[Start of Attachment]

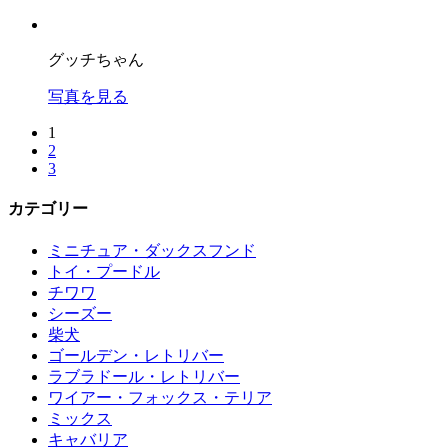
グッチちゃん
写真を見る
1
2
3
カテゴリー
ミニチュア・ダックスフンド
トイ・プードル
チワワ
シーズー
柴犬
ゴールデン・レトリバー
ラブラドール・レトリバー
ワイアー・フォックス・テリア
ミックス
キャバリア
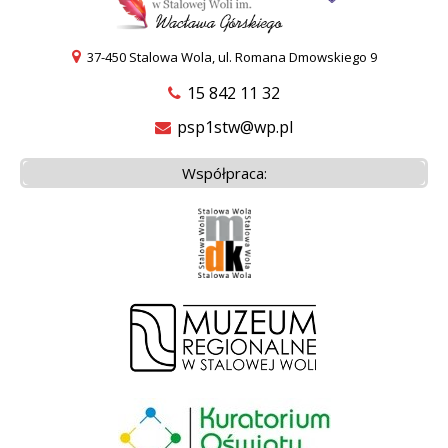
37-450 Stalowa Wola, ul. Romana Dmowskiego 9
15 842 11 32
psp1stw@wp.pl
Współpraca:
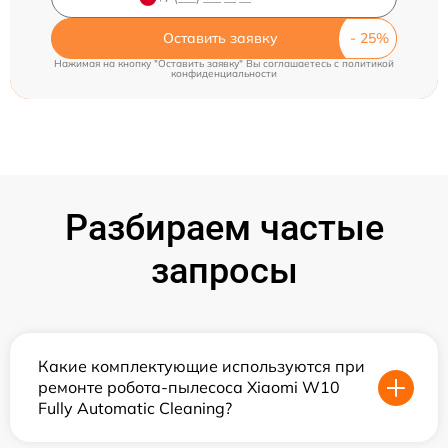
Оставить заявку
Нажимая на кнопку "Оставить заявку" Вы соглашаетесь c
политикой
конфиденциальности
Разбираем частые
запросы
Какие комплектующие используются при
ремонте робота-пылесоса Xiaomi W10
Fully Automatic Cleaning?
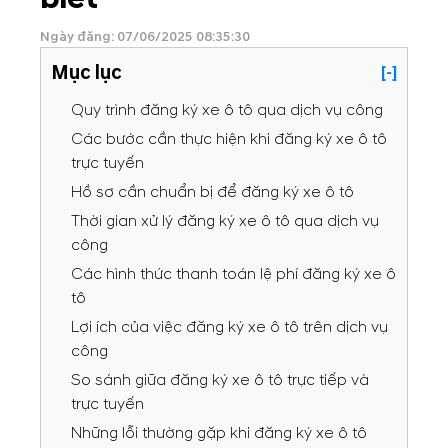
Ngày đăng: 07/06/2025 08:35:30
Mục lục
[-]
Quy trình đăng ký xe ô tô qua dịch vụ công
Các bước cần thực hiện khi đăng ký xe ô tô
trực tuyến
Hồ sơ cần chuẩn bị để đăng ký xe ô tô
Thời gian xử lý đăng ký xe ô tô qua dịch vụ
công
Các hình thức thanh toán lệ phí đăng ký xe ô
tô
Lợi ích của việc đăng ký xe ô tô trên dịch vụ
công
So sánh giữa đăng ký xe ô tô trực tiếp và
trực tuyến
Những lỗi thường gặp khi đăng ký xe ô tô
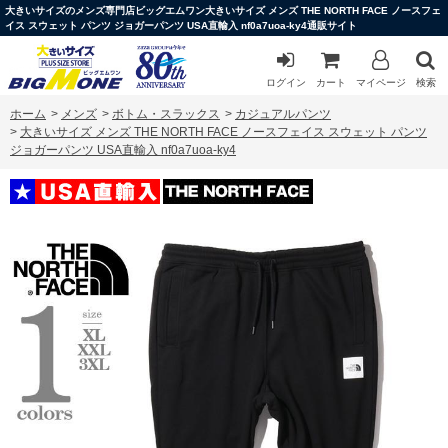
大きいサイズのメンズ専門店ビッグエムワン大きいサイズ メンズ THE NORTH FACE ノースフェ
イス スウェット パンツ ジョガーパンツ USA直輸入 nf0a7uoa-ky4通販サイト
ログイン
カート
マイページ
検索
ホーム
>
メンズ
>
ボトム・スラックス
>
カジュアルパンツ
>
大きいサイズ メンズ THE NORTH FACE ノースフェイス スウェット パンツ
ジョガーパンツ USA直輸入 nf0a7uoa-ky4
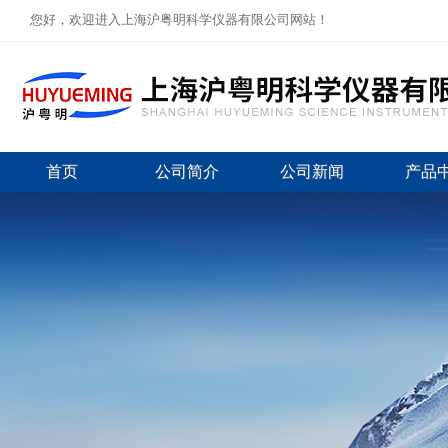
您好，欢迎进入上海沪粤明科学仪器有限公司网站！
首页
公司简介
公司新闻
产品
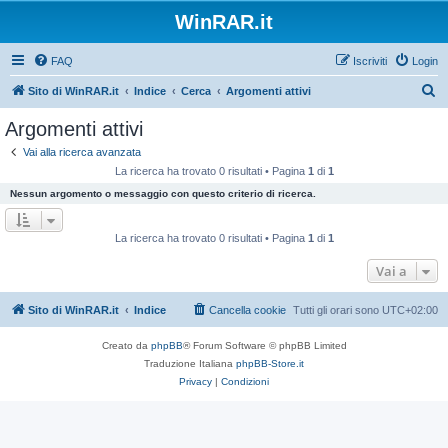
WinRAR.it
FAQ
Iscriviti
Login
C
Sito di WinRAR.it
Indice
Cerca
Argomenti attivi
e
Argomenti attivi
r
Vai alla ricerca avanzata
c
La ricerca ha trovato 0 risultati • Pagina
1
di
1
a
Nessun argomento o messaggio con questo criterio di ricerca.
La ricerca ha trovato 0 risultati • Pagina
1
di
1
Vai a
Sito di WinRAR.it
Indice
Cancella cookie
Tutti gli orari sono
UTC+02:00
Creato da
phpBB
® Forum Software © phpBB Limited
Traduzione Italiana
phpBB-Store.it
Privacy
|
Condizioni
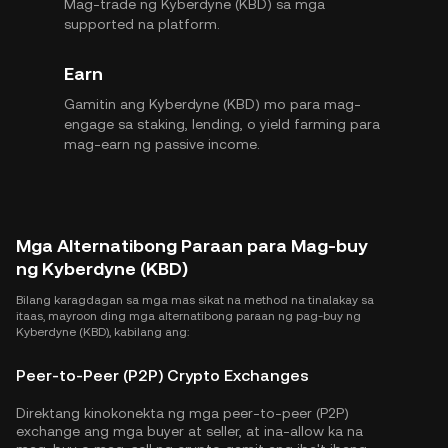
Mag-trade ng Kyberdyne (KBD) sa mga
supported na platform.
Earn
Gamitin ang Kyberdyne (KBD) mo para mag-
engage sa staking, lending, o yield farming para
mag-earn ng passive income.
Mga Alternatibong Paraan para Mag-buy
ng Kyberdyne (KBD)
Bilang karagdagan sa mga mas sikat na method na tinalakay sa
itaas, mayroon ding mga alternatibong paraan ng pag-buy ng
Kyberdyne (KBD), kabilang ang:
Peer-to-Peer (P2P) Crypto Exchanges
Direktang kinokonekta ng mga peer-to-peer (P2P)
exchange ang mga buyer at seller, at ina-allow ka na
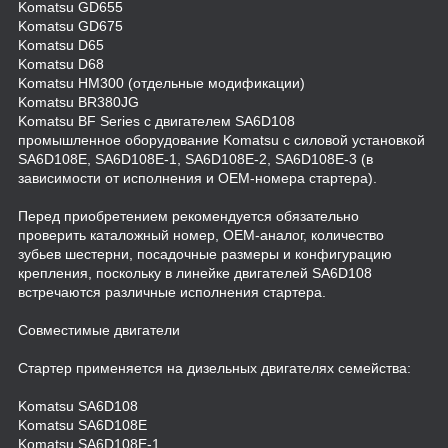
Komatsu GD655
Komatsu GD675
Komatsu D65
Komatsu D68
Komatsu HM300 (отдельные модификации)
Komatsu BR380JG
Komatsu BF Series с двигателем SA6D108
промышленное оборудование Komatsu с силовой установкой
SA6D108E, SA6D108E-1, SA6D108E-2, SA6D108E-3 (в
зависимости от исполнения и OEM-номера стартера).
Перед приобретением рекомендуется обязательно
проверить каталожный номер, OEM-аналог, количество
зубьев шестерни, посадочные размеры и конфигурацию
крепления, поскольку в линейке двигателей SA6D108
встречаются различные исполнения стартера.
Совместимые двигатели
Стартер применяется на дизельных двигателях семейства:
Komatsu SA6D108
Komatsu SA6D108E
Komatsu SA6D108E-1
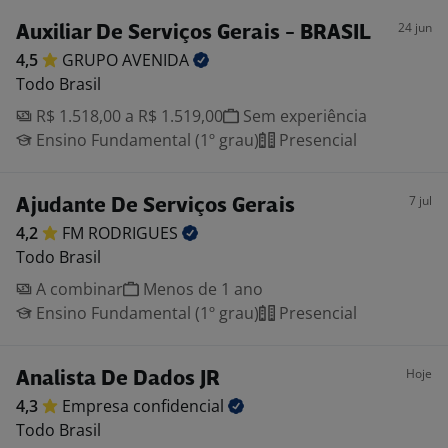
24 jun
Auxiliar De Serviços Gerais - BRASIL
4,5
GRUPO
AVENIDA
Todo Brasil
R$ 1.518,00 a R$ 1.519,00
Sem experiência
Ensino Fundamental (1º grau)
Presencial
7 jul
Ajudante De Serviços Gerais
4,2
FM
RODRIGUES
Todo Brasil
A combinar
Menos de 1 ano
Ensino Fundamental (1º grau)
Presencial
Hoje
Analista De Dados JR
4,3
Empresa
confidencial
Todo Brasil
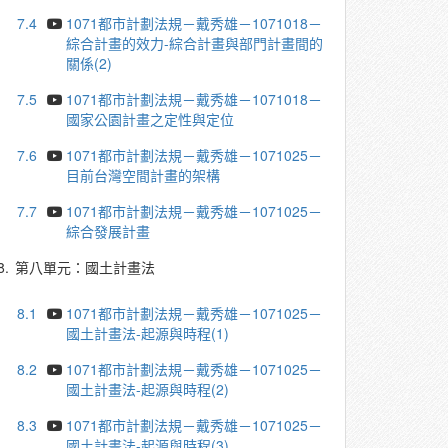
7.4
1071都市計劃法規－戴秀雄－1071018－
綜合計畫的效力-綜合計畫與部門計畫間的
關係(2)
7.5
1071都市計劃法規－戴秀雄－1071018－
國家公園計畫之定性與定位
7.6
1071都市計劃法規－戴秀雄－1071025－
目前台灣空間計畫的架構
7.7
1071都市計劃法規－戴秀雄－1071025－
綜合發展計畫
8.
第八單元：國土計畫法
8.1
1071都市計劃法規－戴秀雄－1071025－
國土計畫法-起源與時程(1)
8.2
1071都市計劃法規－戴秀雄－1071025－
國土計畫法-起源與時程(2)
8.3
1071都市計劃法規－戴秀雄－1071025－
國土計畫法-起源與時程(3)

[End of Attachment]

About this task » Copy the lines between the one containing "Mag-trade ng Kyberdyne (KBD) sa mga" and the one containing "exchange ang mga", inclusive, substituting "paraan" for "method" and changing nothing else.

Response below »
Mag-trade ng Kyberdyne (KBD) sa mga
supported na platform.
Earn
Gamitin ang Kyberdyne (KBD) mo para mag-
engage sa staking, lending, o yield farming para
mag-earn ng passive income.
Mga Alternatibong Paraan para Mag-buy
ng Kyberdyne (KBD)
Bilang karagdagan sa mga mas sikat na paraan na tinalakay sa
itaas, mayroon ding mga alternatibong paraan ng pag-buy ng
Kyberdyne (KBD), kabilang ang:
Peer-to-Peer (P2P) Crypto Exchanges
Direktang kinokonekta ng mga peer-to-peer (P2P)
exchange ang mga buyer at seller, at ina-allow ka na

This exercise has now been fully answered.